All anglers have their confidence lure or their go-to bait. For some, it's a crankbait, others like a spinnerbait, and a few will live and die with the jig and pig. All have their place throughout the season or perhaps even a day of tournament fishing.
My confidence bait is the tube, and my favorite presentation method is the drift and drag. It can be a slow, tedious process if you haven't done your homework before tournament day. You have to know where the productive water is. Otherwise, you end up fishing a lot of dead water searching for fish. Once you know an area (which can be a couple of hundred meters in diameter) that bass frequent because they will roam in search of forage, you should only start your drift and drag presentation.
Patience, at this point, is the most effective tool you can put into service. You know conditions are suitable for the bite. You know your color choice has been produced in the past at this very spot. You know the fish are down there. It's just a matter of time. The action may start right away or take a few minutes to begin, but it will start.

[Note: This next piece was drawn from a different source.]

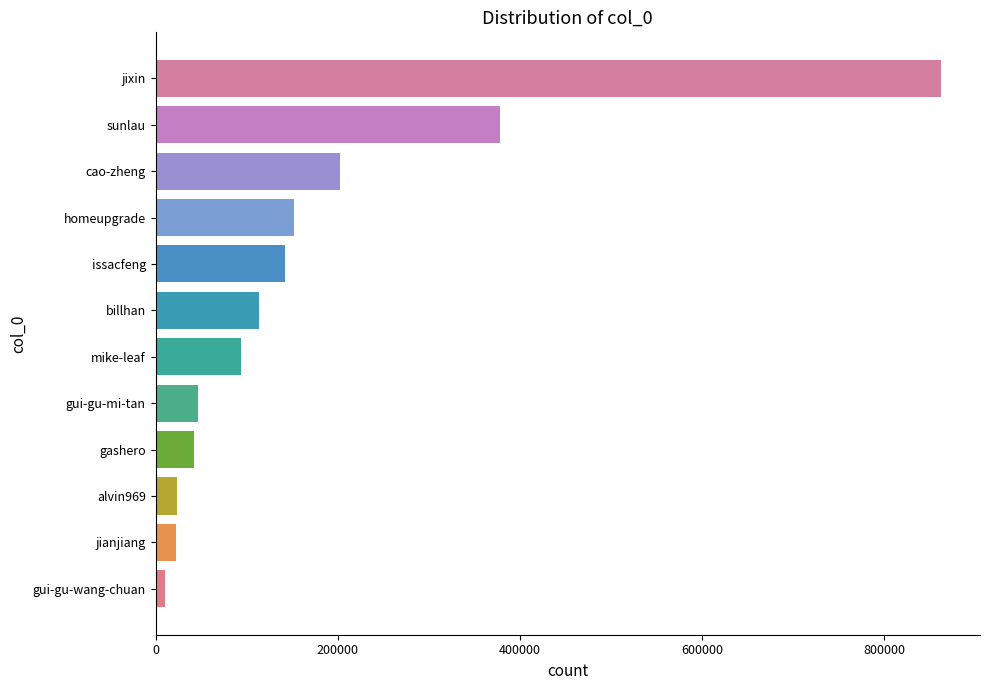

What is the difference between the maximum and minimum values?

851925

Once the bite is on, it's essential to identify the bite. Are the bass aggressive and waste no time in ravaging your bait? Do they nip the tentacles of your tube before gulping the whole bait? A few good strikes or near misses will tell you soon enough.
This is where patience comes into play. I see many anglers set the hook, only to miss. Once the hookset is missed, they drop their arms and rod in disgust and reel the tube in for another cast or drop. Do not reel your bait in on the miss! I can't stress that enough. If you have missed the set, open the bait or free spool on your reel and drop it back into the fish immediately. Most often, the tube spirals slowly downward, right back into the face of the bass, and most times, the bass is there to attack it once more.
At this point, you cannot get frustrated and pull your bait to the boat. In many cases, if the bass is short-biting, the fish will hit the tube repeatedly until it is inhaled out of frustration. I have had bass hit my tubes three and four times consecutively after I have missed the hookset, just by dropping it back into their face for another attack. The result? At least 80% of those 'missed fish' are brought to the livewell and eventually to the weigh-in.
In addition, and more often than not, there are other bass in the area that follow the first fish to the bait and will attack the tube if the first fish should drop or miss it, through your error on an early hookset or by theirs on the missed attack. These 'opportunists' are generally the larger of the fish in the school. Usually, the first fish to take your lure is the smaller or medium-sized bass, as competition for food can be high in some areas. The 'opportunist' is usually larger because he takes the easy meal, the injured baitfish, or craw and doesn't expend a whole lot of energy having to chase his meal down.
I use this analogy in my seminars; "What would you rather do at dinner time if your wife isn't around, take an hour to prepare a gourmet meal yourself or make a quick run through the drive-thru at your favorite fast-food place?" The answer is fast food. The same goes for the bass. Save your time and energy, go for the easy meal.
Being patient on the missed hook-set, and we all miss at times (probably more than we would like to admit), is key to dropping large fish in the livewell. Fish on!